Top of DATA FOR PROCESSING
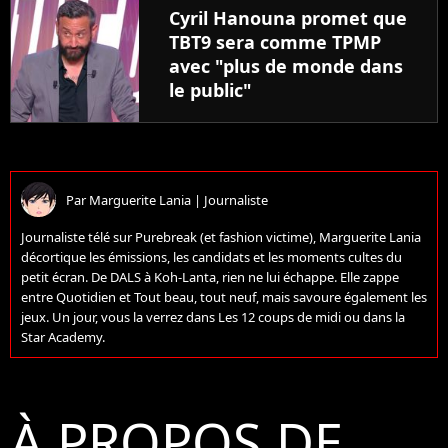
Cyril Hanouna promet que
TBT9 sera comme TPMP
avec "plus de monde dans
le public"
Par
Marguerite Lania
|
Journaliste
Journaliste télé sur Purebreak (et fashion victime), Marguerite Lania
décortique les émissions, les candidats et les moments cultes du
petit écran. De DALS à Koh-Lanta, rien ne lui échappe. Elle zappe
entre Quotidien et Tout beau, tout neuf, mais savoure également les
jeux. Un jour, vous la verrez dans Les 12 coups de midi ou dans la
Star Academy.
À PROPOS DE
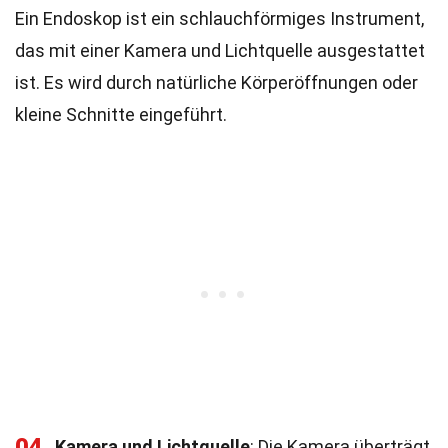
Ein Endoskop ist ein schlauchförmiges Instrument,
das mit einer Kamera und Lichtquelle ausgestattet
ist. Es wird durch natürliche Körperöffnungen oder
kleine Schnitte eingeführt.
04
Kamera und Lichtquelle
: Die Kamera überträgt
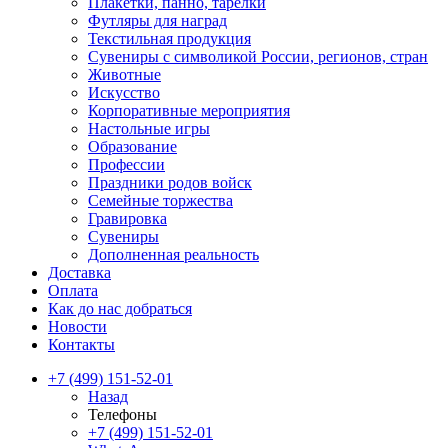
Плакетки, панно, тарелки
Футляры для наград
Текстильная продукция
Сувениры с символикой России, регионов, стран
Животные
Искусство
Корпоративные мероприятия
Настольные игры
Образование
Профессии
Праздники родов войск
Семейные торжества
Гравировка
Сувениры
Дополненная реальность
Доставка
Оплата
Как до нас добраться
Новости
Контакты
+7 (499) 151-52-01
Назад
Телефоны
+7 (499) 151-52-01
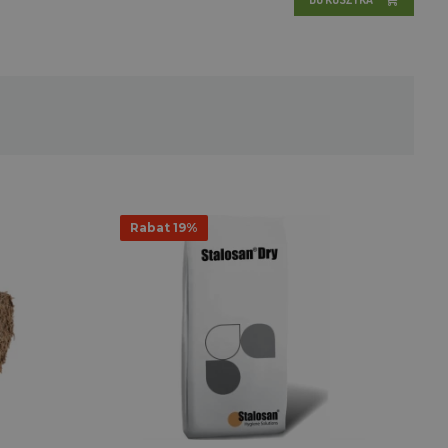
Rabat 19%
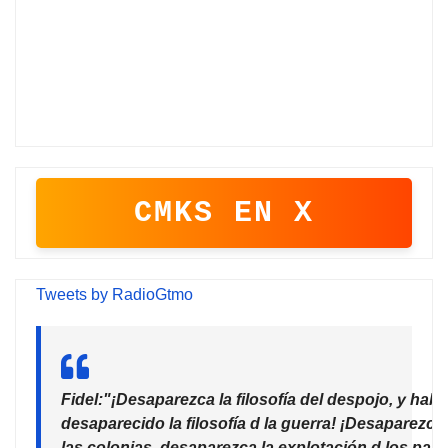
CMKS EN X
Tweets by RadioGtmo
Fidel:"¡Desaparezca la filosofía del despojo, y habr
desaparecido la filosofía d la guerra! ¡Desaparezca
las colonias, desaparezca la explotación d los país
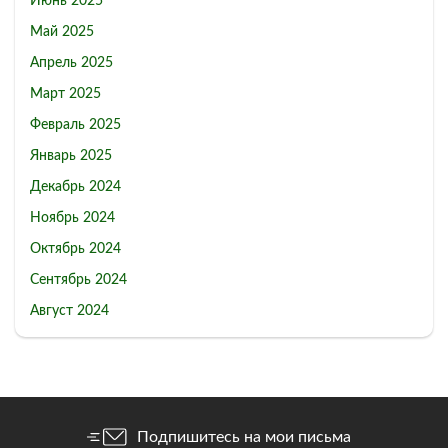
Июнь 2025
Май 2025
Апрель 2025
Март 2025
Февраль 2025
Январь 2025
Декабрь 2024
Ноябрь 2024
Октябрь 2024
Сентябрь 2024
Август 2024
Подпишитесь на мои письма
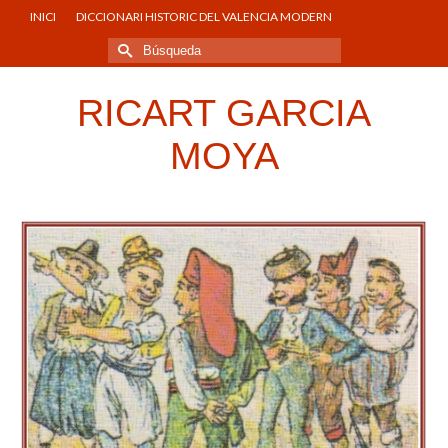
INICI
DICCIONARI HISTORIC DEL VALENCIA MODERN
Buscar
por:
RICART GARCIA
MOYA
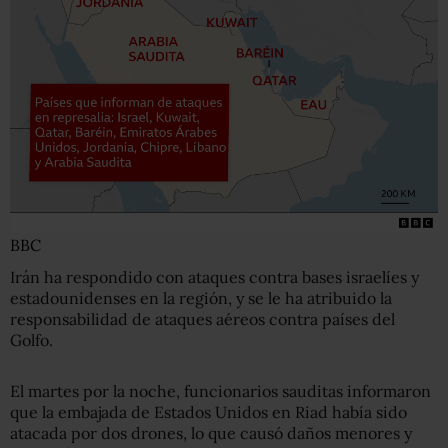
BBC
Irán ha respondido con ataques contra bases israelíes y
estadounidenses en la región, y se le ha atribuido la
responsabilidad de ataques aéreos contra países del
Golfo.
El martes por la noche, funcionarios sauditas informaron
que la embajada de Estados Unidos en Riad había sido
atacada por dos drones, lo que causó daños menores y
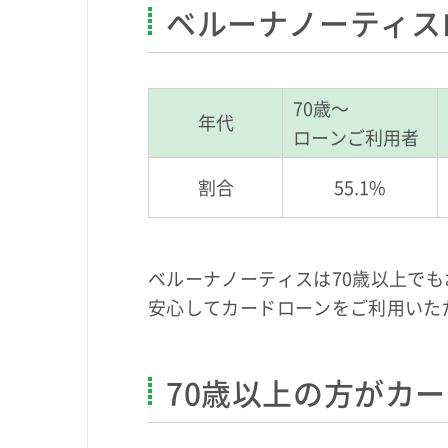
ベルーナノーティス
70歳～
年代
ローンご利用者
割合
55.1%
ベルーナノーティスは70歳以上で
安心してカードローンをご利用いた
70歳以上の方がカ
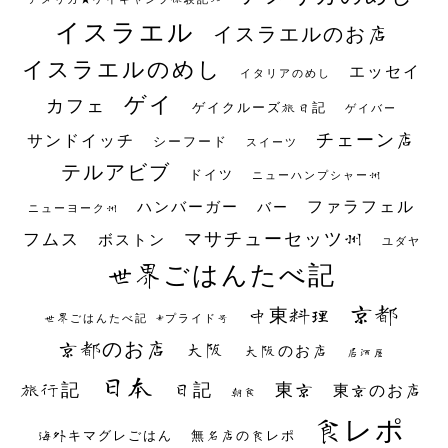
イスラエル
イスラエルのお店
イスラエルのめし
エッセイ
イタリアのめし
ゲイ
カフェ
ゲイクルーズ旅日記
ゲイバー
チェーン店
サンドイッチ
シーフード
スイーツ
テルアビブ
ドイツ
ニューハンプシャー州
ファラフェル
ハンバーガー
バー
ニューヨーク州
マサチューセッツ州
フムス
ボストン
ユダヤ
世界ごはんたべ記
京都
中東料理
世界ごはんたべ記 #プライド号
京都のお店
大阪
大阪のお店
居酒屋
日本
日記
東京
旅行記
東京のお店
朝食
食レポ
海外キマグレごはん
無名店の食レポ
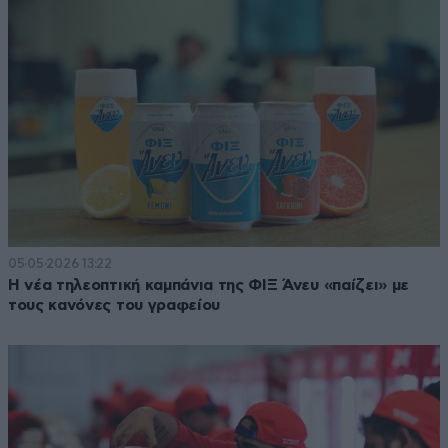
05·05·2026 13:22
Η νέα τηλεοπτική καμπάνια της ΦΙΞ Άνευ «παίζει» με
τους κανόνες του γραφείου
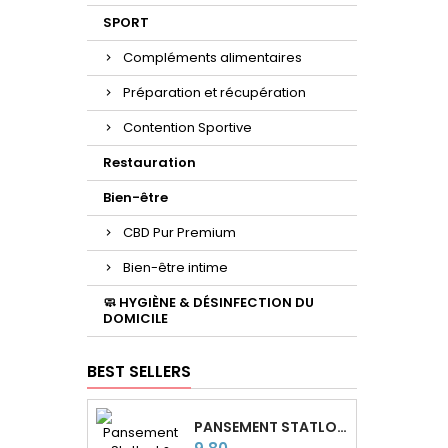
SPORT
Compléments alimentaires
Préparation et récupération
Contention Sportive
Restauration
Bien-être
CBD Pur Premium
Bien-être intime
🧼 HYGIÈNE & DÉSINFECTION DU
DOMICILE
BEST SELLERS
PANSEMENT STATLOCK® POUR CATHÉTERS PICC LINE
Price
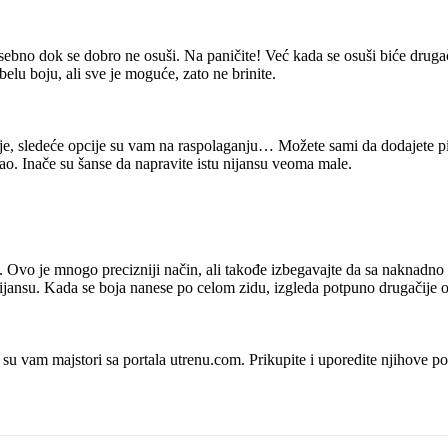
posebno dok se dobro ne osuši. Na paničite! Već kada se osuši biće drug
 belu boju, ali sve je moguće, zato ne brinite.
nije, sledeće opcije su vam na raspolaganju… Možete sami da dodajete pi
ao. Inače su šanse da napravite istu nijansu veoma male.
ti. Ovo je mnogo precizniji način, ali takođe izbegavajte da sa naknad
u nijansu. Kada se boja nanese po celom zidu, izgleda potpuno drugačije 
 su vam majstori sa portala utrenu.com. Prikupite i uporedite njihove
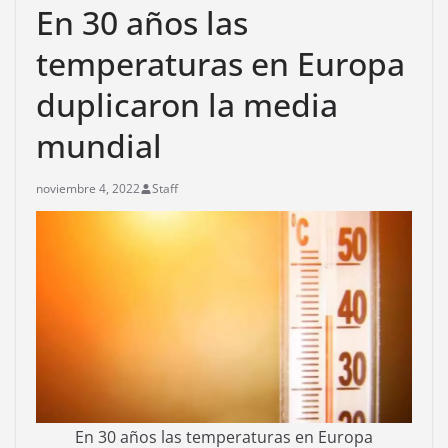
En 30 años las
temperaturas en Europa
duplicaron la media
mundial
noviembre 4, 2022
Staff
En 30 años las temperaturas en Europa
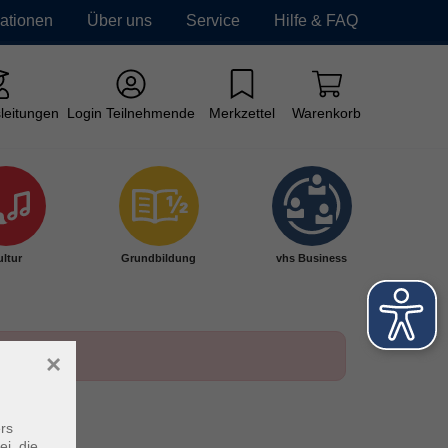
mationen
Über uns
Service
Hilfe & FAQ
leitungen
Login Teilnehmende
Merkzettel
Warenkorb
ltur
Grundbildung
vhs Business
×
rs
ei, die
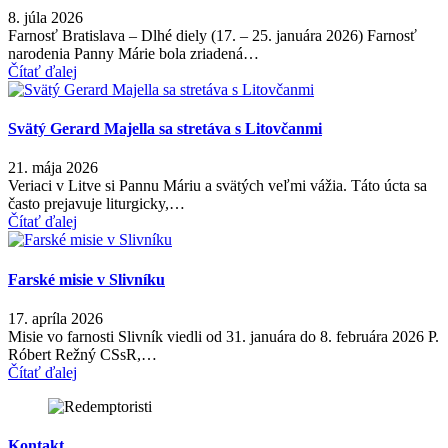
8. júla 2026
Farnosť Bratislava – Dlhé diely (17. – 25. januára 2026) Farnosť
narodenia Panny Márie bola zriadená…
Čítať ďalej
Svätý Gerard Majella sa stretáva s Litovčanmi
21. mája 2026
Veriaci v Litve si Pannu Máriu a svätých veľmi vážia. Táto úcta sa
často prejavuje liturgicky,…
Čítať ďalej
Farské misie v Slivníku
17. apríla 2026
Misie vo farnosti Slivník viedli od 31. januára do 8. februára 2026 P.
Róbert Režný CSsR,…
Čítať ďalej
Kontakt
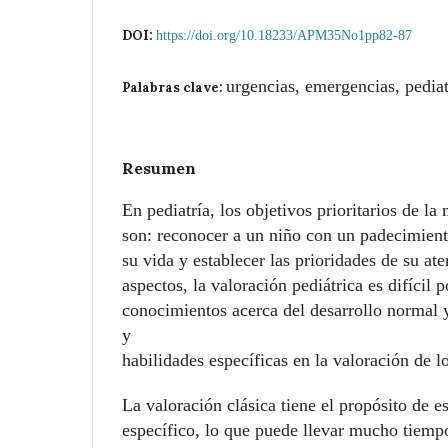
DOI:
https://doi.org/10.18233/APM35No1pp82-87
urgencias, emergencias, pediat
Palabras clave:
Resumen
En pediatría, los objetivos prioritarios de l
son: reconocer a un niño con un padecimient
su vida y establecer las prioridades de su at
aspectos, la valoración pediátrica es difícil 
conocimientos acerca del desarrollo normal 
y
habilidades específicas en la valoración de l
La valoración clásica tiene el propósito de e
específico, lo que puede llevar mucho tiempo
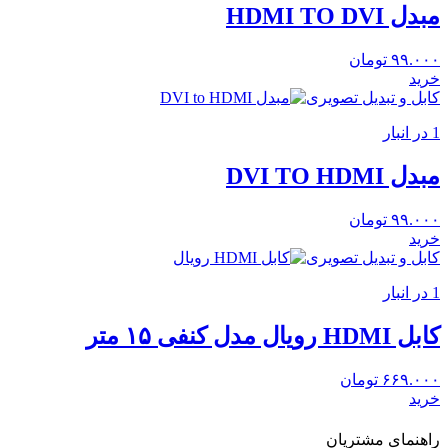
مبدل HDMI TO DVI
۹۹.۰۰۰
تومان
خرید
کابل و تبدیل تصویری
1 در انبار
مبدل DVI TO HDMI
۹۹.۰۰۰
تومان
خرید
کابل و تبدیل تصویری
1 در انبار
کابل HDMI رویال مدل کنفی ۱۵ متر
۶۶۹.۰۰۰
تومان
خرید
راهنمای مشتریان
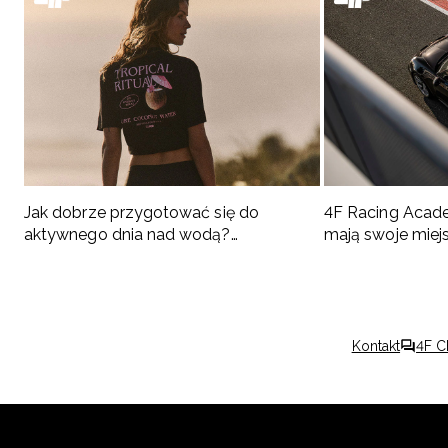
Jak dobrze przygotować się do
4F Racing Acad
aktywnego dnia nad wodą?
mają swoje miej
Podpowiadamy, co spakować
Kontakt
4F C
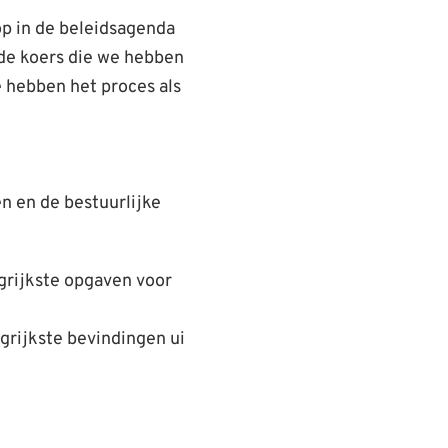
p in de beleidsagenda
n de koers die we hebben
 hebben het proces als
n en de bestuurlijke
ngrijkste opgaven voor
ngrijkste bevindingen ui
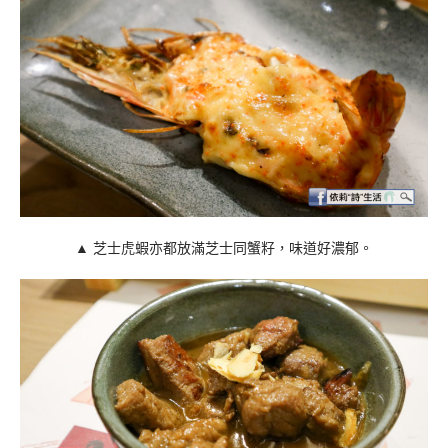
▲ 芝士虎蝦亦都放滿芝士同蟹籽，味道好濃郁。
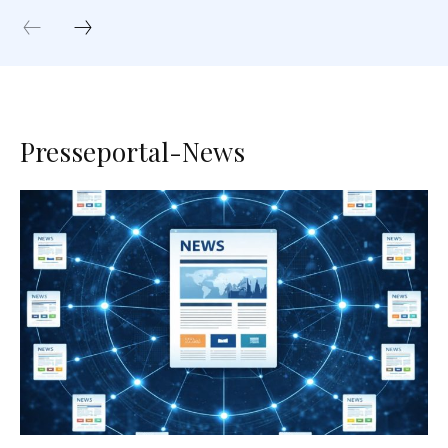
Presseportal-News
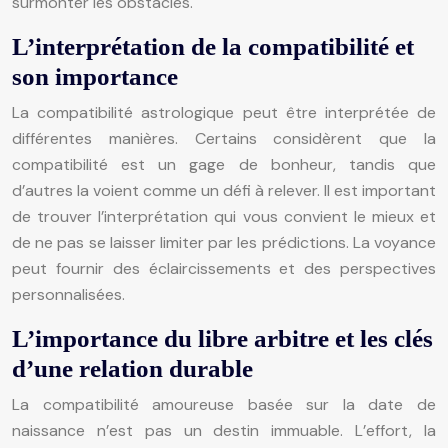
surmonter les obstacles.
L’interprétation de la compatibilité et
son importance
La compatibilité astrologique peut être interprétée de
différentes manières. Certains considèrent que la
compatibilité est un gage de bonheur, tandis que
d’autres la voient comme un défi à relever. Il est important
de trouver l’interprétation qui vous convient le mieux et
de ne pas se laisser limiter par les prédictions. La voyance
peut fournir des éclaircissements et des perspectives
personnalisées.
L’importance du libre arbitre et les clés
d’une relation durable
La compatibilité amoureuse basée sur la date de
naissance n’est pas un destin immuable. L’effort, la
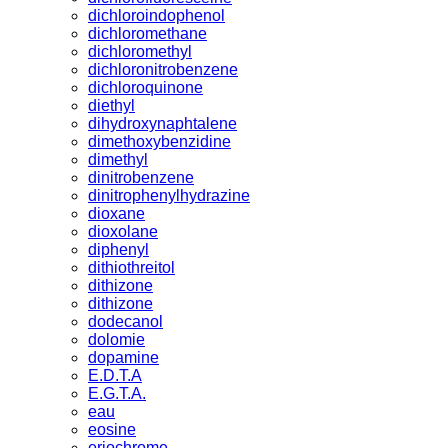
dichloroindophenol
dichloromethane
dichloromethyl
dichloronitrobenzene
dichloroquinone
diethyl
dihydroxynaphtalene
dimethoxybenzidine
dimethyl
dinitrobenzene
dinitrophenylhydrazine
dioxane
dioxolane
diphenyl
dithiothreitol
dithizone
dithizone
dodecanol
dolomie
dopamine
E.D.T.A
E.G.T.A.
eau
eosine
eriochrome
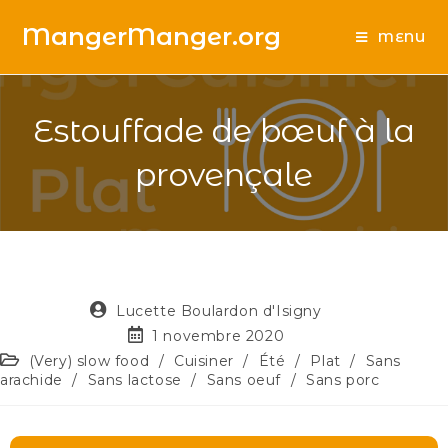
MangerManger.org
MENU
Estouffade de bœuf à la
provençale
Lucette Boulardon d'Isigny
1 novembre 2020
(Very) slow food
/
Cuisiner
/
Été
/
Plat
/
Sans
arachide
/
Sans lactose
/
Sans oeuf
/
Sans porc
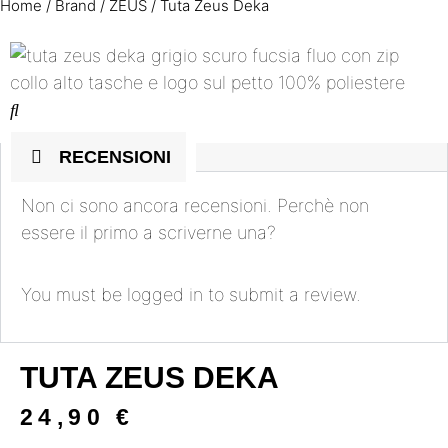
Home
/
Brand
/
ZEUS
/ Tuta Zeus Deka
RECENSIONI
Non ci sono ancora recensioni. Perchè non
essere il primo a scriverne una?
You must be
logged in
to submit a review.
TUTA ZEUS DEKA
24,90
€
Bottom of DATA FOR PROCESSING
If a line in the listing includes the word "Lania", it counts; report the number of such lines and nothing else.

§ EXPECTED ANSWER:
2